Historischer Sieg

Björndalen ist jetzt der beste Wintersportler aller Zeiten

Beim Sieg mit der Mixed-Staffel schreibt Norwegens 40-jähriger Biathlon-Star Geschichte

Als auch der zehnte Schuss sicher ins Ziel gebracht war, huschte fast so etwa wie ein Lächeln über sein Gesicht. Ole Einar Björndalen wusste, dass er mit seiner überragenden Schießeinlage den Grundstein für eine historische Leistung gelegt hatte. Der Schlussläufer der Norweger, Emil Hegle Svendsen, brachte die Mission dann souverän zu Ende. Mit dem Sieg in der Mixed-Staffel gewann der 40-jährige Björndalen vor den Augen von Norwegens König Harald V. und seiner Frau Sonja das achte olympische Gold seiner Karriere und krönte sich damit zum erfolgreichsten Teilnehmer in der Geschichte Olympischer Winterspiele. „Es ist cool. Es ist eine große Sache für mich“, sagte der Rekord-Weltmeister.

Die Silbermedaille errang Tschechien, Bronze holte überraschend Italien. Die deutsche Staffel erreichte nur Platz vier.
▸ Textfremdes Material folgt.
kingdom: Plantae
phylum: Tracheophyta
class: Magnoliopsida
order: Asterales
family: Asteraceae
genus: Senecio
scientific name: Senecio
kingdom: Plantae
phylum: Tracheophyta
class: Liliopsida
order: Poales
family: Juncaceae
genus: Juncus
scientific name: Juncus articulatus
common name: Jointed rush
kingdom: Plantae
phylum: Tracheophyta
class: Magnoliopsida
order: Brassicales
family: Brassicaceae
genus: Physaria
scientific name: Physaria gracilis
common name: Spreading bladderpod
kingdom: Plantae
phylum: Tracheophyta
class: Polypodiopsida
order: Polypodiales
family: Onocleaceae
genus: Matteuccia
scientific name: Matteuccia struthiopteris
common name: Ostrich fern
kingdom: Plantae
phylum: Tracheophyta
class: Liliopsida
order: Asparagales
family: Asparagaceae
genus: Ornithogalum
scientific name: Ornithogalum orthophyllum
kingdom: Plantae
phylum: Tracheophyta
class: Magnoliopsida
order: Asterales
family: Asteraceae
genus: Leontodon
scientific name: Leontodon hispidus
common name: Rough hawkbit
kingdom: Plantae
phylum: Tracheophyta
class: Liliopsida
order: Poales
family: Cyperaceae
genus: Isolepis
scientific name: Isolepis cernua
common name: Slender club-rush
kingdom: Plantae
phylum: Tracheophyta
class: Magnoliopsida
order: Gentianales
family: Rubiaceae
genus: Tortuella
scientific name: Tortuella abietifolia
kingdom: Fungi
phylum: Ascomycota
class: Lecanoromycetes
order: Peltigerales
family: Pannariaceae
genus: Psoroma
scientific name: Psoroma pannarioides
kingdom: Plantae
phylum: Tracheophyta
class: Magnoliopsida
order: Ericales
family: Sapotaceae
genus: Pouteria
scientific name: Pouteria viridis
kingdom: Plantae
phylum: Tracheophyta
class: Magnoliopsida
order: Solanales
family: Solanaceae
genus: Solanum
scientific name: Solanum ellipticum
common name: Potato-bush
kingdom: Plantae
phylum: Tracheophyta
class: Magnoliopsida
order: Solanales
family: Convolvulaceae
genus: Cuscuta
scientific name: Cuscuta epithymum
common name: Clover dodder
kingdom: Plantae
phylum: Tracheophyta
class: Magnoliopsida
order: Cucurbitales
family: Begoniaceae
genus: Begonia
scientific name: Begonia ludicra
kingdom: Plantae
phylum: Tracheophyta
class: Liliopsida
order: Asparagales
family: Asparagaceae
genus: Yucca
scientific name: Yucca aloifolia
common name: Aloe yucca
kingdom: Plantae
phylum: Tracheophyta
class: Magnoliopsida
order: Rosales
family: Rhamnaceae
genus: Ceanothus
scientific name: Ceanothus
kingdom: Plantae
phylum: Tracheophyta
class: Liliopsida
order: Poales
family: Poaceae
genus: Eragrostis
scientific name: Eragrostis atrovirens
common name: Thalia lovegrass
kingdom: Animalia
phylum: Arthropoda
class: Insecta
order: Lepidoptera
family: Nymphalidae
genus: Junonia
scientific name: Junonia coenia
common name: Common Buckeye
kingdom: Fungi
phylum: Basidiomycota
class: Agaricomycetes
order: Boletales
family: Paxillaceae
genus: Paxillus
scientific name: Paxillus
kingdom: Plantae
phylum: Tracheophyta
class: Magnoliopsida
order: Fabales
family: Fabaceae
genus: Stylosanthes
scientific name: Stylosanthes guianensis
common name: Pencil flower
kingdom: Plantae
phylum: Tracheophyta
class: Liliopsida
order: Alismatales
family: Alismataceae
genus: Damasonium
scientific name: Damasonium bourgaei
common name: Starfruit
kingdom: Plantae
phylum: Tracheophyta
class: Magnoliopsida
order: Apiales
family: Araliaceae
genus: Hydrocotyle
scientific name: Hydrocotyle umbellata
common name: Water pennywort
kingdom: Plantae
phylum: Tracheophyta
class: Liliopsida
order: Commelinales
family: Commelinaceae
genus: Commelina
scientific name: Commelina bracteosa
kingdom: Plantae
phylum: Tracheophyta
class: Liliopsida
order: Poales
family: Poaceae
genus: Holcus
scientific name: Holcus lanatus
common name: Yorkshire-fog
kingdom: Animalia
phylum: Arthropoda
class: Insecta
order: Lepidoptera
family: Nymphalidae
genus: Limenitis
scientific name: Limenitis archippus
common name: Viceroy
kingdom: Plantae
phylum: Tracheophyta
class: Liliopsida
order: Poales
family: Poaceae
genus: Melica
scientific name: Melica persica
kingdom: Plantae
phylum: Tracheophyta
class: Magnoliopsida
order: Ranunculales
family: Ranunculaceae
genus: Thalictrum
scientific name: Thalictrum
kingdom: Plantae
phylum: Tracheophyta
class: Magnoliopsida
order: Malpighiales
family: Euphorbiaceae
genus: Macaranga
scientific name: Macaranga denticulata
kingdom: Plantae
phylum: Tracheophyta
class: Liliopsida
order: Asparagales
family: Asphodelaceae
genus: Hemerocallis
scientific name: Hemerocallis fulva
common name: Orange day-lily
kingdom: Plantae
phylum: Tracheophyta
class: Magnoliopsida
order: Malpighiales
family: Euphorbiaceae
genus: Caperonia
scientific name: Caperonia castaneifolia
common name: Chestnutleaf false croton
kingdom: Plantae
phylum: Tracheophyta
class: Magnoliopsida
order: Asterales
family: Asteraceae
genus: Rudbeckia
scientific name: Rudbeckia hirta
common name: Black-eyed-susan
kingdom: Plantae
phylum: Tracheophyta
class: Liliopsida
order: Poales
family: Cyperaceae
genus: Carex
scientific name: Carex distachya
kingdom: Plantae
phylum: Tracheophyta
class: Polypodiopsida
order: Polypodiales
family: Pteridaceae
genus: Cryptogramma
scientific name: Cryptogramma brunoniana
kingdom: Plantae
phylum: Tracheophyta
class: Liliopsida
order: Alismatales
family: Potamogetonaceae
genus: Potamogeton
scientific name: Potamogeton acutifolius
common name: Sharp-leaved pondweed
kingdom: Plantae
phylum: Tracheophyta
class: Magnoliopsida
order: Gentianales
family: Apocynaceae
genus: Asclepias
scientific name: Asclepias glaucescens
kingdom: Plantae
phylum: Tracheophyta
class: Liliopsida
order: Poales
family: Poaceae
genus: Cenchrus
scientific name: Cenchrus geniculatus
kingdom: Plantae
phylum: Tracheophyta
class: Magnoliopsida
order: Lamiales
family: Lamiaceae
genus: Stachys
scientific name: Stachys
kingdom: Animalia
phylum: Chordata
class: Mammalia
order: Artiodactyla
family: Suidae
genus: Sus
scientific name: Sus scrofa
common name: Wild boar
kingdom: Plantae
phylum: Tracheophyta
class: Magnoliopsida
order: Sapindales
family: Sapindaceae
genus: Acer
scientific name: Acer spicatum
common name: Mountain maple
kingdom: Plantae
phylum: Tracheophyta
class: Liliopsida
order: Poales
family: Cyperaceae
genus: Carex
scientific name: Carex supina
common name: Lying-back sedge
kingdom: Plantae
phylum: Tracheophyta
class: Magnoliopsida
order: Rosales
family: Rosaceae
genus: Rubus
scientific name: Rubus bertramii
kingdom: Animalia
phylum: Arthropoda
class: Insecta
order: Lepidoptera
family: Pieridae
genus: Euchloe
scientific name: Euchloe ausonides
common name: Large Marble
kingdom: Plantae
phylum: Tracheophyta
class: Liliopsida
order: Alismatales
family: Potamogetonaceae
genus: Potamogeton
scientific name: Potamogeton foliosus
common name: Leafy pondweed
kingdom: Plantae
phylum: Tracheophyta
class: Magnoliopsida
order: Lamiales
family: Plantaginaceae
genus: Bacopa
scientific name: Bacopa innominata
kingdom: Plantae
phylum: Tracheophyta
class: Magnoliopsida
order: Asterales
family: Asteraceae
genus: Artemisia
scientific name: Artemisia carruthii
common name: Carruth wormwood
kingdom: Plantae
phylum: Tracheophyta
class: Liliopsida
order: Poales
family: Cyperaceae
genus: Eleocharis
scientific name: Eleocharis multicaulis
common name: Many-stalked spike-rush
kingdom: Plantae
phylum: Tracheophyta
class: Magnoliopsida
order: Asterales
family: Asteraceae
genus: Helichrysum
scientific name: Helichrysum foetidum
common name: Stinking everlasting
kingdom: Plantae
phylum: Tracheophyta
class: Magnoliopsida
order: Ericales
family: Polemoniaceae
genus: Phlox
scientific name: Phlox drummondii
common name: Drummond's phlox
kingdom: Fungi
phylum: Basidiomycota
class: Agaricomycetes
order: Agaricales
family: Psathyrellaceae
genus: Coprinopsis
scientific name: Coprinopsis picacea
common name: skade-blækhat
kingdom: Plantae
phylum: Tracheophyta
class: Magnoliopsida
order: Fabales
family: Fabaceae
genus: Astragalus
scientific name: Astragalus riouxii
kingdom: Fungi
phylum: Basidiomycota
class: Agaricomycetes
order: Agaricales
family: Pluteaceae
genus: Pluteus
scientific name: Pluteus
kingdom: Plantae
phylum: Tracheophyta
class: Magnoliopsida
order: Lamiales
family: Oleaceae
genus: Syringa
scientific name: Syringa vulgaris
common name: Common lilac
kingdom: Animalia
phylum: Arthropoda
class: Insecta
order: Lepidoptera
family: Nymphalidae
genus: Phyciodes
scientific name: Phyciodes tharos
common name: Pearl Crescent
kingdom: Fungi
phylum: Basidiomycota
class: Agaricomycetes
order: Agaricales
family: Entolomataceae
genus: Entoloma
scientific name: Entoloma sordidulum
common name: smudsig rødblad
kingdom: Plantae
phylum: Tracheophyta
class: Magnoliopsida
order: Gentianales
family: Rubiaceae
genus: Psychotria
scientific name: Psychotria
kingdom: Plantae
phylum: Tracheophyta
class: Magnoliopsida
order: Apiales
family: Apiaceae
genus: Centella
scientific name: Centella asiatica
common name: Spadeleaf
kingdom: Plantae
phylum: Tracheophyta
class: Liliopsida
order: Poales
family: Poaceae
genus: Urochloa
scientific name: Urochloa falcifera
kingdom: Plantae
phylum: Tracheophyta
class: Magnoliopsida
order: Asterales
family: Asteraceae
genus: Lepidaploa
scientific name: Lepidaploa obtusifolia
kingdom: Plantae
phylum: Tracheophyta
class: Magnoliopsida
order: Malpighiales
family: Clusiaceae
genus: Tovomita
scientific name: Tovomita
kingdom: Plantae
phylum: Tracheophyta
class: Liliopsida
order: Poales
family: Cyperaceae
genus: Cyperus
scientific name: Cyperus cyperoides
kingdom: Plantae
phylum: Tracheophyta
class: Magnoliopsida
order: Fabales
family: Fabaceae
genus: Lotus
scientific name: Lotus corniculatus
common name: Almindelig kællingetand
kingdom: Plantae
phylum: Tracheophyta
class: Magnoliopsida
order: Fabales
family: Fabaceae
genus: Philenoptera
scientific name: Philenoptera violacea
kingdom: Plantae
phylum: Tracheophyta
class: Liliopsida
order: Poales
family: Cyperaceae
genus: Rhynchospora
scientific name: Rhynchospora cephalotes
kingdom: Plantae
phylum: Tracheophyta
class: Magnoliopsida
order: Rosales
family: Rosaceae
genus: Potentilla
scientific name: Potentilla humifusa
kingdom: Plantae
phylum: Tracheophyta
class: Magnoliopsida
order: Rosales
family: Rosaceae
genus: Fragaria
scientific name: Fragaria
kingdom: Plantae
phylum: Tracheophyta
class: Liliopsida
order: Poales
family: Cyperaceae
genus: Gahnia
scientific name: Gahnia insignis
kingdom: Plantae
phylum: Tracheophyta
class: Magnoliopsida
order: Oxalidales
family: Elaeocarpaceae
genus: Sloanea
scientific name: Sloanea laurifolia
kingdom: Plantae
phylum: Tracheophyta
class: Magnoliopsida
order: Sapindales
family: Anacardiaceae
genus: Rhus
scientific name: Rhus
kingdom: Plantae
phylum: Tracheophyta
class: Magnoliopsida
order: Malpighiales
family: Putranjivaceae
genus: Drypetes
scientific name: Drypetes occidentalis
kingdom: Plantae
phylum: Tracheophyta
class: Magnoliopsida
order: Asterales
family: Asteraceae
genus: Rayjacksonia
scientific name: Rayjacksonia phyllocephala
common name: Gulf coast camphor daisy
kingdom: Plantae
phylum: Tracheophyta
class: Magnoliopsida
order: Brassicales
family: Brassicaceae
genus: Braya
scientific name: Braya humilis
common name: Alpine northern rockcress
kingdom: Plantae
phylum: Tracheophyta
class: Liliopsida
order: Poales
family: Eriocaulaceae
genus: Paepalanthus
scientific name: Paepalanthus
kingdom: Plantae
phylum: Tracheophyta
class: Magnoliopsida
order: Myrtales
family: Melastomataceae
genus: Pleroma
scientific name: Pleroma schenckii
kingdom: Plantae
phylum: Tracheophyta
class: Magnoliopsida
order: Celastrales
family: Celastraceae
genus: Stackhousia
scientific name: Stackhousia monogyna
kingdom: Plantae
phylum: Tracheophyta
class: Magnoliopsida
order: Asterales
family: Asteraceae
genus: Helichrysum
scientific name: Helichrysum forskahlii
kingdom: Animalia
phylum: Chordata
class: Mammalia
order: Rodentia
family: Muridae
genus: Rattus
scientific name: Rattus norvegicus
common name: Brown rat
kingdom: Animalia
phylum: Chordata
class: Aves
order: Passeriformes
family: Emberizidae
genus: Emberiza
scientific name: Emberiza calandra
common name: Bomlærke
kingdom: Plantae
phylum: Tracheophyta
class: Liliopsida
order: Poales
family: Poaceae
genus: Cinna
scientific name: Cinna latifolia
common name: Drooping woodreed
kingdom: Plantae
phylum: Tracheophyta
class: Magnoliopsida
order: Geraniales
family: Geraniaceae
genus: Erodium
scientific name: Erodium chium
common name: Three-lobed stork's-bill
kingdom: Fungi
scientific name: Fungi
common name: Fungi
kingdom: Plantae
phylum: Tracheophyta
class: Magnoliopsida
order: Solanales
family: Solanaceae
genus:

Begeistert vom Rennen war IOC-Chef Thomas Bach. „Dieser Wettkampf ist eine gelungene Bereicherung des Olympia-Programms“, sagte der Präsident des Internationalen Olympischen Komitees. Die Mixed-Staffel hatte am Mittwoch ihre olympische Premiere gefeiert. Zu Beginn der Winterspiele hatte Björndalen bereits im Sprintrennen triumphiert, mit der zweiten Goldmedaille in Sotschi löste er Langläufer Björn Dählie als Rekordgewinner ab. Mit insgesamt 13 Medaillen – acht Gold-, vier Silber- und einmal Bronze – übertraf Björndalen Landsmann Dählie (siehe Grafik). Mit der Männer-Staffel kann Björndalen am Sonnabend noch eine weitere Medaille gewinnen. Und das wird er wohl auch. Von derlei Höhenflügen können die deutschen Skijäger nur träumen. Wieder einmal verpassten sie in Krasnaja Poljana den Sprung aufs Podest, auch gemeinsam sind sie nicht stark genug. Evi Sachenbacher-Stehle, Laura Dahlmeier, Daniel Böhm und Simon Schempp setzten damit die Serie der Enttäuschungen für die deutschen Biathleten bei den Winterspielen von Sotschi fort. „Von Anfang an war der Rückstand schon zu groß. Schon wieder ein vierter Platz. Es ist zum Haare ausraufen“, sagte Chef-Bundestrainer Uwe Müßiggang. Und weiter: „Wir haben das wieder am Schießstand verloren.“ Neun Nachlader seien zu viel gewesen. Am Ende lag das DSV-Quartett 43 Sekunden hinter dem Bronzerang zurück.

Sachenbacher-Stehle brauchte als Startläuferin insgesamt vier Extrapatronen. Die 33-Jährige wechselte als Achte auf Dahlmeier. Die erst 20-Jährige brauchte nur einen Nachlader, holte ein wenig auf und übergab mit einer Minute Rückstand als Sechste an Böhm. Der Olympia-Debütant musste ebenfalls viermal nachgreifen, brachte sein Team aber noch auf Rang vier. Doch der Rückstand auf Bronze war für Schempp trotz einer perfekten Trefferquote nicht mehr aufzuholen.

Die Staffel-Rennen der Frauen am Freitag und der Männer einen Tag darauf sind die letzten Medaillen-Gelegenheiten für die deutschen Skijäger. Bislang bejubelte das DSV-Lager nur die Silbermedaille von Erik Lesser.